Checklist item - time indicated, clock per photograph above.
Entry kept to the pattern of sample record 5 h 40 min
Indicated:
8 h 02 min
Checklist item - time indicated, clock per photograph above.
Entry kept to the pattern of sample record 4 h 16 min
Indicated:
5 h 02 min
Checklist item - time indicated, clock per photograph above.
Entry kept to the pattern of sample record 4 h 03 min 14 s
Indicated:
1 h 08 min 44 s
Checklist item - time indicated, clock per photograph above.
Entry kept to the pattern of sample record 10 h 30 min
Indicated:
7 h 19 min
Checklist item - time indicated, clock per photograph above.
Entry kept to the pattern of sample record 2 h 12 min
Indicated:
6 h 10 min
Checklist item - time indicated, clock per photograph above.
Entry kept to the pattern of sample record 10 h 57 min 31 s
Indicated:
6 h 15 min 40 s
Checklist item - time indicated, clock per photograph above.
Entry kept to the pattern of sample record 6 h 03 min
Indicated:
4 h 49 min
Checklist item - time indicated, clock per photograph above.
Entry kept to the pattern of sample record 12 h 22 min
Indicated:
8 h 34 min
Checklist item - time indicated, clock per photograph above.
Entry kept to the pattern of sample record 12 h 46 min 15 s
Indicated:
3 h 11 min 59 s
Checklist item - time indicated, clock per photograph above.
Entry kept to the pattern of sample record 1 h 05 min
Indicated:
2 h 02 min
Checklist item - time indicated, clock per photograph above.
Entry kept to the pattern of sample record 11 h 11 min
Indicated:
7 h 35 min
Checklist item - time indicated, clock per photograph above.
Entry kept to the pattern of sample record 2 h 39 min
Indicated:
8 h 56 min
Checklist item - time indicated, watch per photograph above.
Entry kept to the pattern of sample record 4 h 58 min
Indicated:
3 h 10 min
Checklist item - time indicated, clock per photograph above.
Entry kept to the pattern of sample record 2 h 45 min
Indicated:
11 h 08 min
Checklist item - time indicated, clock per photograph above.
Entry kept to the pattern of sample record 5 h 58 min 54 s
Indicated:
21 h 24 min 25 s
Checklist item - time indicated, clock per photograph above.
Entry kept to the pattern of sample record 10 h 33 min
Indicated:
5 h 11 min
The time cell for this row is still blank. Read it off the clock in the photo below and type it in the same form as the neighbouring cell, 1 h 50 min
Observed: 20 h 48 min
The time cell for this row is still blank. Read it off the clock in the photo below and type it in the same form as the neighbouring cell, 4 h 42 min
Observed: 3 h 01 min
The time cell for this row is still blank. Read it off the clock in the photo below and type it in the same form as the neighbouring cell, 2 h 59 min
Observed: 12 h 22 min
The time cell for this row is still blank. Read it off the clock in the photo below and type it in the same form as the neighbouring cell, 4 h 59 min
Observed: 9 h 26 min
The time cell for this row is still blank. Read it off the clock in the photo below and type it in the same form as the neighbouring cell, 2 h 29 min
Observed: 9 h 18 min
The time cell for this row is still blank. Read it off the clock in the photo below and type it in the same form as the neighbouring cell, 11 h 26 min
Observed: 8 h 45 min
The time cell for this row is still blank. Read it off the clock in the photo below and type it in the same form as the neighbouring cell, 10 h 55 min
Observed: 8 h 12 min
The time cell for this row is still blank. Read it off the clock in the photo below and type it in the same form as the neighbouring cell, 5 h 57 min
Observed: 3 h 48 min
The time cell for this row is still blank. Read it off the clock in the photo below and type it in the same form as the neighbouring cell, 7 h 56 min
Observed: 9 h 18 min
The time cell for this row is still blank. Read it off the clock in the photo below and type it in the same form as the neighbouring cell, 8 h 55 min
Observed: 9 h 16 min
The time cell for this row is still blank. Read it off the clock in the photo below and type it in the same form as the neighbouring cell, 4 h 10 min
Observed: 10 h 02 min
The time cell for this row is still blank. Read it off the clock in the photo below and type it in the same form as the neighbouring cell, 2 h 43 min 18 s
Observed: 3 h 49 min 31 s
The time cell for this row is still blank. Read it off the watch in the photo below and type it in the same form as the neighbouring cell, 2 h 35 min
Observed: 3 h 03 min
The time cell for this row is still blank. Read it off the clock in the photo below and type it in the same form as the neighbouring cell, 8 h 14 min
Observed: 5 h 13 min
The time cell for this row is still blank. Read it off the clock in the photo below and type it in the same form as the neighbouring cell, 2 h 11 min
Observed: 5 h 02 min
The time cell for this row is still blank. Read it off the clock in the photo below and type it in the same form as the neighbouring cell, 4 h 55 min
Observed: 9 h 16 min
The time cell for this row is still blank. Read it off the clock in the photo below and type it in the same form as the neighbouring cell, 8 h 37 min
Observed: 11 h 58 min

------------------------

Please rewrite the listing above, changing "Checklist item" to "Inspection item" wherever it occurs and leaving every other word as it is.

Inspection item - time indicated, clock per photograph above.
Entry kept to the pattern of sample record 5 h 40 min
Indicated:
8 h 02 min
Inspection item - time indicated, clock per photograph above.
Entry kept to the pattern of sample record 4 h 16 min
Indicated:
5 h 02 min
Inspection item - time indicated, clock per photograph above.
Entry kept to the pattern of sample record 4 h 03 min 14 s
Indicated:
1 h 08 min 44 s
Inspection item - time indicated, clock per photograph above.
Entry kept to the pattern of sample record 10 h 30 min
Indicated:
7 h 19 min
Inspection item - time indicated, clock per photograph above.
Entry kept to the pattern of sample record 2 h 12 min
Indicated:
6 h 10 min
Inspection item - time indicated, clock per photograph above.
Entry kept to the pattern of sample record 10 h 57 min 31 s
Indicated:
6 h 15 min 40 s
Inspection item - time indicated, clock per photograph above.
Entry kept to the pattern of sample record 6 h 03 min
Indicated:
4 h 49 min
Inspection item - time indicated, clock per photograph above.
Entry kept to the pattern of sample record 12 h 22 min
Indicated:
8 h 34 min
Inspection item - time indicated, clock per photograph above.
Entry kept to the pattern of sample record 12 h 46 min 15 s
Indicated:
3 h 11 min 59 s
Inspection item - time indicated, clock per photograph above.
Entry kept to the pattern of sample record 1 h 05 min
Indicated:
2 h 02 min
Inspection item - time indicated, clock per photograph above.
Entry kept to the pattern of sample record 11 h 11 min
Indicated:
7 h 35 min
Inspection item - time indicated, clock per photograph above.
Entry kept to the pattern of sample record 2 h 39 min
Indicated:
8 h 56 min
Inspection item - time indicated, watch per photograph above.
Entry kept to the pattern of sample record 4 h 58 min
Indicated:
3 h 10 min
Inspection item - time indicated, clock per photograph above.
Entry kept to the pattern of sample record 2 h 45 min
Indicated:
11 h 08 min
Inspection item - time indicated, clock per photograph above.
Entry kept to the pattern of sample record 5 h 58 min 54 s
Indicated:
21 h 24 min 25 s
Inspection item - time indicated, clock per photograph above.
Entry kept to the pattern of sample record 10 h 33 min
Indicated:
5 h 11 min
The time cell for this row is still blank. Read it off the clock in the photo below and type it in the same form as the neighbouring cell, 1 h 50 min
Observed: 20 h 48 min
The time cell for this row is still blank. Read it off the clock in the photo below and type it in the same form as the neighbouring cell, 4 h 42 min
Observed: 3 h 01 min
The time cell for this row is still blank. Read it off the clock in the photo below and type it in the same form as the neighbouring cell, 2 h 59 min
Observed: 12 h 22 min
The time cell for this row is still blank. Read it off the clock in the photo below and type it in the same form as the neighbouring cell, 4 h 59 min
Observed: 9 h 26 min
The time cell for this row is still blank. Read it off the clock in the photo below and type it in the same form as the neighbouring cell, 2 h 29 min
Observed: 9 h 18 min
The time cell for this row is still blank. Read it off the clock in the photo below and type it in the same form as the neighbouring cell, 11 h 26 min
Observed: 8 h 45 min
The time cell for this row is still blank. Read it off the clock in the photo below and type it in the same form as the neighbouring cell, 10 h 55 min
Observed: 8 h 12 min
The time cell for this row is still blank. Read it off the clock in the photo below and type it in the same form as the neighbouring cell, 5 h 57 min
Observed: 3 h 48 min
The time cell for this row is still blank. Read it off the clock in the photo below and type it in the same form as the neighbouring cell, 7 h 56 min
Observed: 9 h 18 min
The time cell for this row is still blank. Read it off the clock in the photo below and type it in the same form as the neighbouring cell, 8 h 55 min
Observed: 9 h 16 min
The time cell for this row is still blank. Read it off the clock in the photo below and type it in the same form as the neighbouring cell, 4 h 10 min
Observed: 10 h 02 min
The time cell for this row is still blank. Read it off the clock in the photo below and type it in the same form as the neighbouring cell, 2 h 43 min 18 s
Observed: 3 h 49 min 31 s
The time cell for this row is still blank. Read it off the watch in the photo below and type it in the same form as the neighbouring cell, 2 h 35 min
Observed: 3 h 03 min
The time cell for this row is still blank. Read it off the clock in the photo below and type it in the same form as the neighbouring cell, 8 h 14 min
Observed: 5 h 13 min
The time cell for this row is still blank. Read it off the clock in the photo below and type it in the same form as the neighbouring cell, 2 h 11 min
Observed: 5 h 02 min
The time cell for this row is still blank. Read it off the clock in the photo below and type it in the same form as the neighbouring cell, 4 h 55 min
Observed: 9 h 16 min
The time cell for this row is still blank. Read it off the clock in the photo below and type it in the same form as the neighbouring cell, 8 h 37 min
Observed: 11 h 58 min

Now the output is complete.